Task brief — The answer should contain only the lines running from the line with "small white plastic cup <box>431,201,517,288</box>" to the end of the material, reproduced verbatim.

○ ○ ○ ○ ○ ○ ○

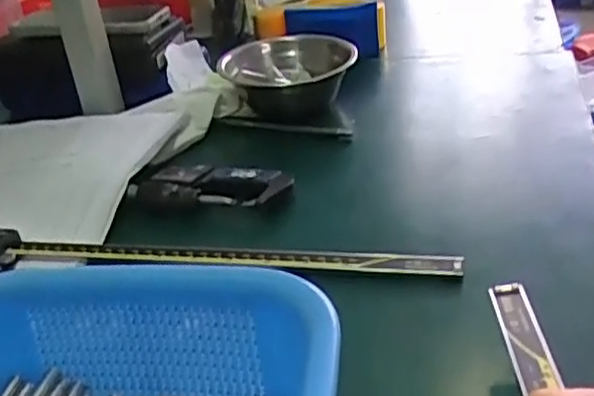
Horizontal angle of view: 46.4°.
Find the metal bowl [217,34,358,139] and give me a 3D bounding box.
[{"bbox_3d":[-0.002,-0.116,0.672,0.125,0.059,0.125,-5,30,3],"label":"metal bowl"}]

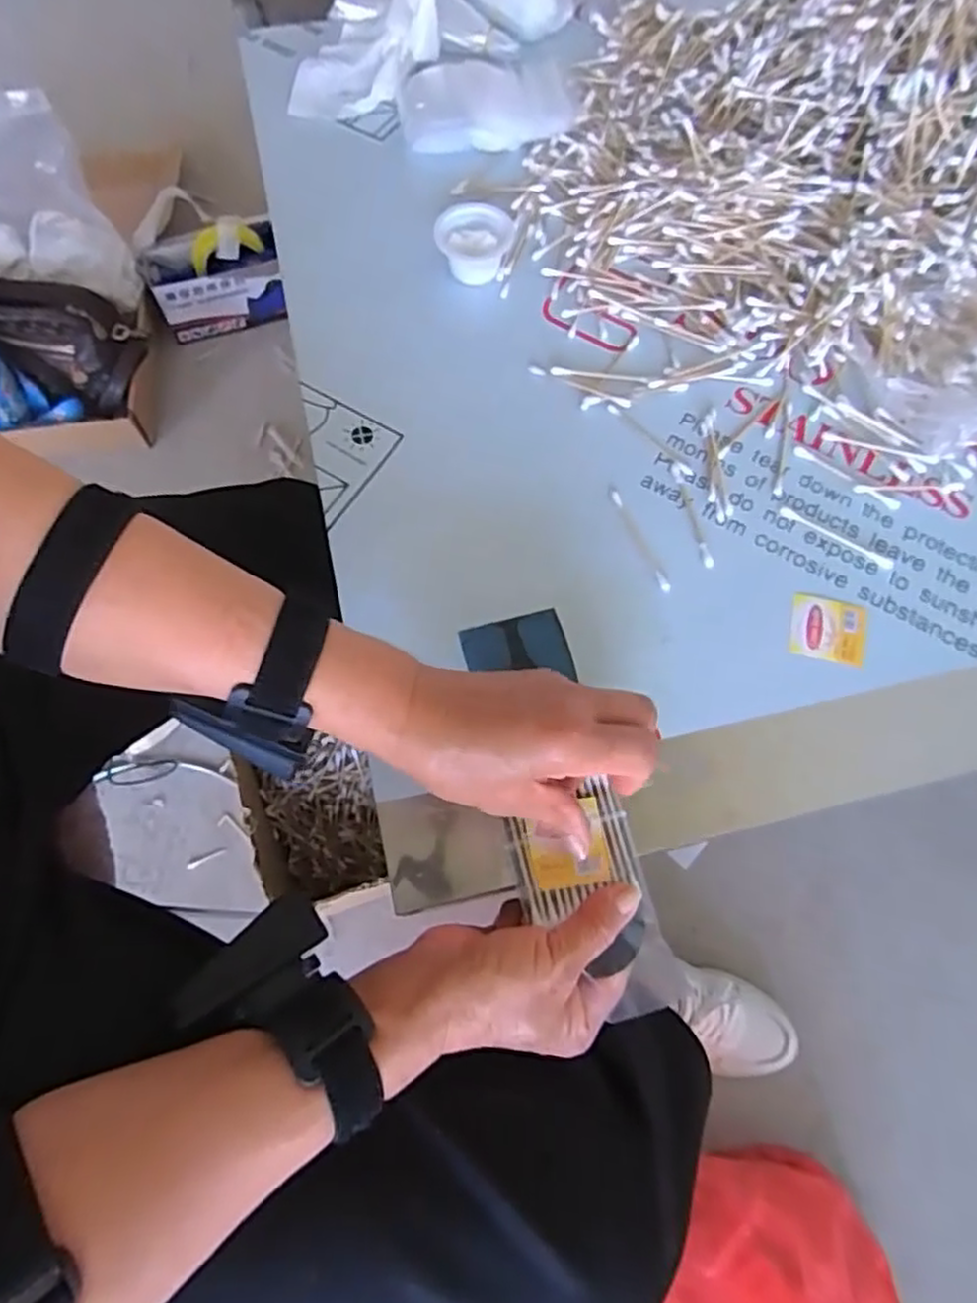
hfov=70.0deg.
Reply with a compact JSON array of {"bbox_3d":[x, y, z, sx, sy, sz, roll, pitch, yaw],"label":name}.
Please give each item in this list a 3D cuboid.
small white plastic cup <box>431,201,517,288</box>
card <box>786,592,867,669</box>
[{"bbox_3d":[-0.010,-0.291,0.501,0.053,0.032,0.047,-7,72,-2],"label":"small white plastic cup"},{"bbox_3d":[0.201,-0.013,0.415,0.044,0.004,0.040,12,72,4],"label":"card"}]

○ ○ ○ ○ ○ ○ ○

Exercise answer —
small white plastic cup <box>431,201,517,288</box>
card <box>786,592,867,669</box>
[{"bbox_3d":[-0.010,-0.291,0.501,0.053,0.032,0.047,-7,72,-2],"label":"small white plastic cup"},{"bbox_3d":[0.201,-0.013,0.415,0.044,0.004,0.040,12,72,4],"label":"card"}]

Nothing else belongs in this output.